We are given a differential equation, say of the form $$y''(z)+\frac Azy'(z)+\frac B{z^2}y(z)=0$$ This is a differential equation with regular singular points at $0$ and $\infty$. Then we find the general solution to this equation is something like $y(z)=a_1 z^{k_1}+a_2 z^{k_2}$ (given $A$ and $B$ do not satisfy particular conditions which would give repeated roots of the indicial equation rather than distinct $k_i$'s).

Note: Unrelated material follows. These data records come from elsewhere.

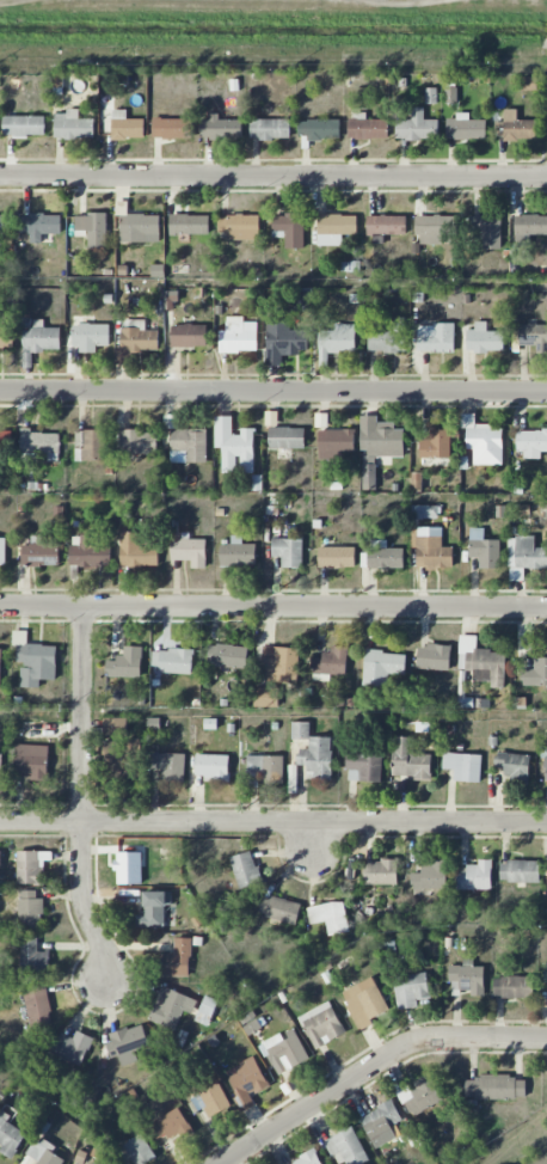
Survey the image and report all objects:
building: (528, 83)
building: (431, 95)
building: (451, 95)
building: (24, 125)
building: (73, 126)
building: (122, 126)
building: (417, 126)
building: (367, 127)
building: (515, 127)
building: (169, 128)
building: (220, 128)
building: (465, 128)
building: (270, 129)
building: (319, 129)
road: (273, 174)
building: (5, 223)
building: (189, 224)
building: (40, 225)
building: (386, 225)
building: (530, 226)
building: (138, 227)
building: (243, 227)
building: (335, 228)
building: (435, 228)
building: (92, 229)
building: (289, 229)
building: (487, 231)
building: (303, 299)
building: (40, 336)
building: (89, 336)
building: (189, 336)
building: (238, 336)
building: (533, 336)
building: (6, 337)
building: (387, 337)
building: (435, 338)
building: (484, 339)
building: (135, 340)
building: (284, 341)
building: (336, 342)
road: (273, 390)
building: (286, 438)
building: (380, 438)
building: (483, 440)
building: (138, 442)
building: (40, 443)
building: (335, 443)
building: (532, 443)
building: (94, 444)
building: (188, 445)
building: (436, 445)
building: (234, 447)
building: (369, 477)
building: (417, 482)
building: (420, 512)
building: (432, 549)
building: (2, 551)
building: (190, 551)
building: (288, 551)
building: (41, 552)
building: (89, 552)
building: (137, 552)
building: (238, 553)
building: (486, 553)
building: (524, 556)
building: (336, 557)
building: (382, 558)
road: (273, 607)
building: (227, 656)
building: (433, 657)
building: (171, 660)
building: (34, 661)
building: (331, 662)
building: (482, 662)
building: (125, 664)
building: (280, 664)
building: (0, 665)
building: (382, 667)
building: (536, 673)
building: (266, 697)
building: (115, 727)
building: (300, 730)
building: (317, 757)
building: (122, 759)
building: (409, 760)
building: (31, 761)
building: (0, 764)
building: (169, 765)
building: (513, 765)
building: (463, 766)
building: (212, 767)
building: (364, 767)
building: (546, 768)
building: (265, 769)
road: (82, 797)
road: (273, 820)
road: (312, 837)
building: (0, 859)
building: (31, 867)
building: (245, 869)
building: (519, 871)
building: (379, 872)
building: (431, 875)
building: (475, 876)
building: (154, 909)
building: (279, 909)
building: (30, 910)
building: (329, 917)
building: (33, 957)
building: (177, 959)
building: (545, 974)
building: (468, 977)
building: (513, 987)
building: (411, 989)
building: (364, 1002)
building: (37, 1007)
building: (170, 1007)
building: (321, 1025)
building: (127, 1043)
building: (72, 1047)
building: (284, 1051)
road: (370, 1064)
building: (246, 1081)
building: (495, 1087)
building: (419, 1095)
building: (214, 1099)
building: (170, 1124)
building: (381, 1124)
building: (10, 1136)
building: (347, 1148)
building: (139, 1150)
building: (44, 1152)
building: (308, 1159)

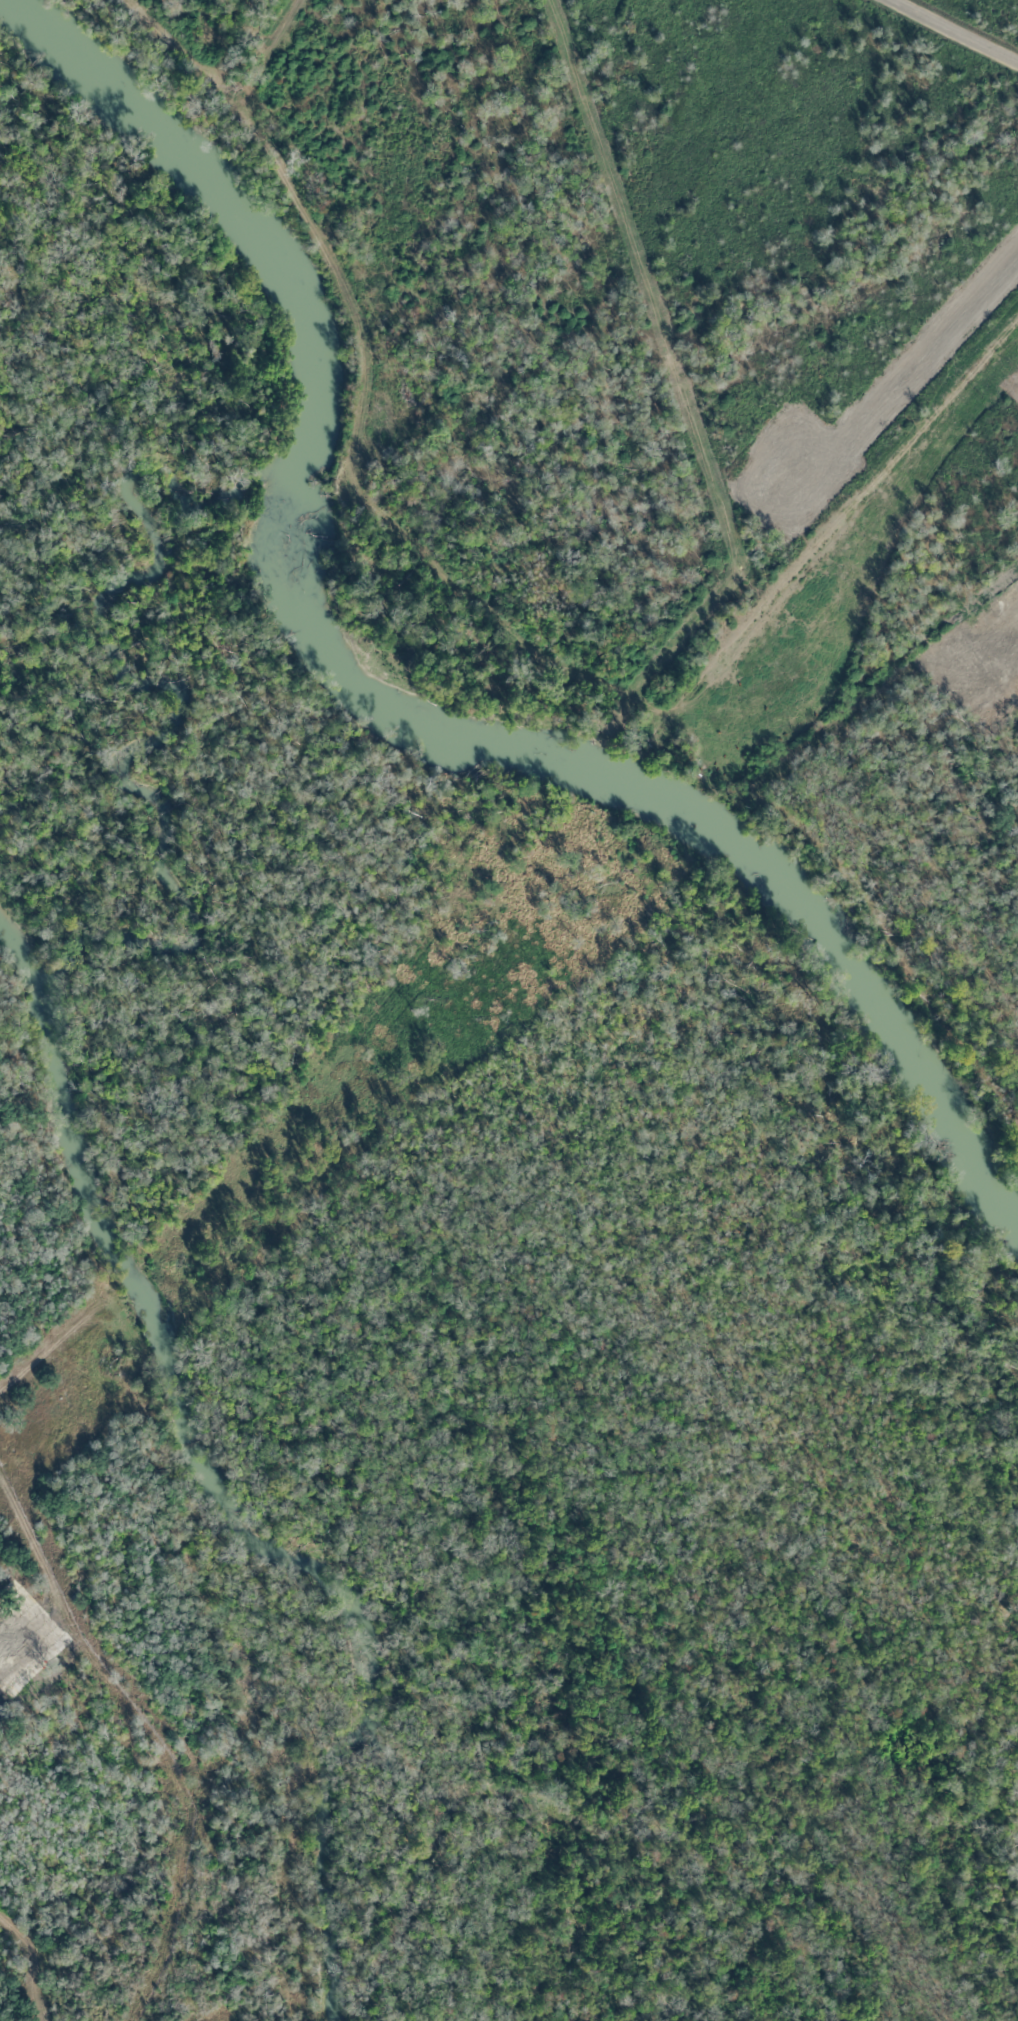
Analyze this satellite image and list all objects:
road: (960, 29)
road: (464, 627)
river: (385, 695)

How can we now use a Mobius transform to find the general solution of a similar DE with regular singular points at generic point $x_1,x_2$ now? What is the general method? I can't find any similar questions on this site.
An idea I had was, of course we want a Mobius transform which maps $0,\infty$ to $x_1,x_2$. This would be $$f(z)=\frac{x_2z+x_1t}{z+t}$$ where $t$ is a free parameter. The inverse Mobius transform of this is $$f^{-1}(\tilde z)=\frac{\tilde z-x_1}{x_2-\tilde z}t$$Now we could let $z=f^{-1}(\tilde z)$ in the differential equation above, and this the solution above. In this case, whenever $(x_1,x_2)=(0,\infty)$, (by choosing $t=x_2$), we get that $f^{-1}$ is the identity map, and so we have recovered the original solution. If $x_i$ are different, then the general solution is $$y(z)=a_1 \left(f^{-1}(z)\right)^{k_1}+a_2\left(f^{-1}(z)\right)^{k_2}$$ Is that correct?
In particular I am unsure about the step where we "let $t=x_2$", and how valid that is - I'd expect that we wouldn't have needed to make a choice, and that this should work for any $t$. Did my derivation depend on the choice of $t$, and should it? These are my main concerns with my method.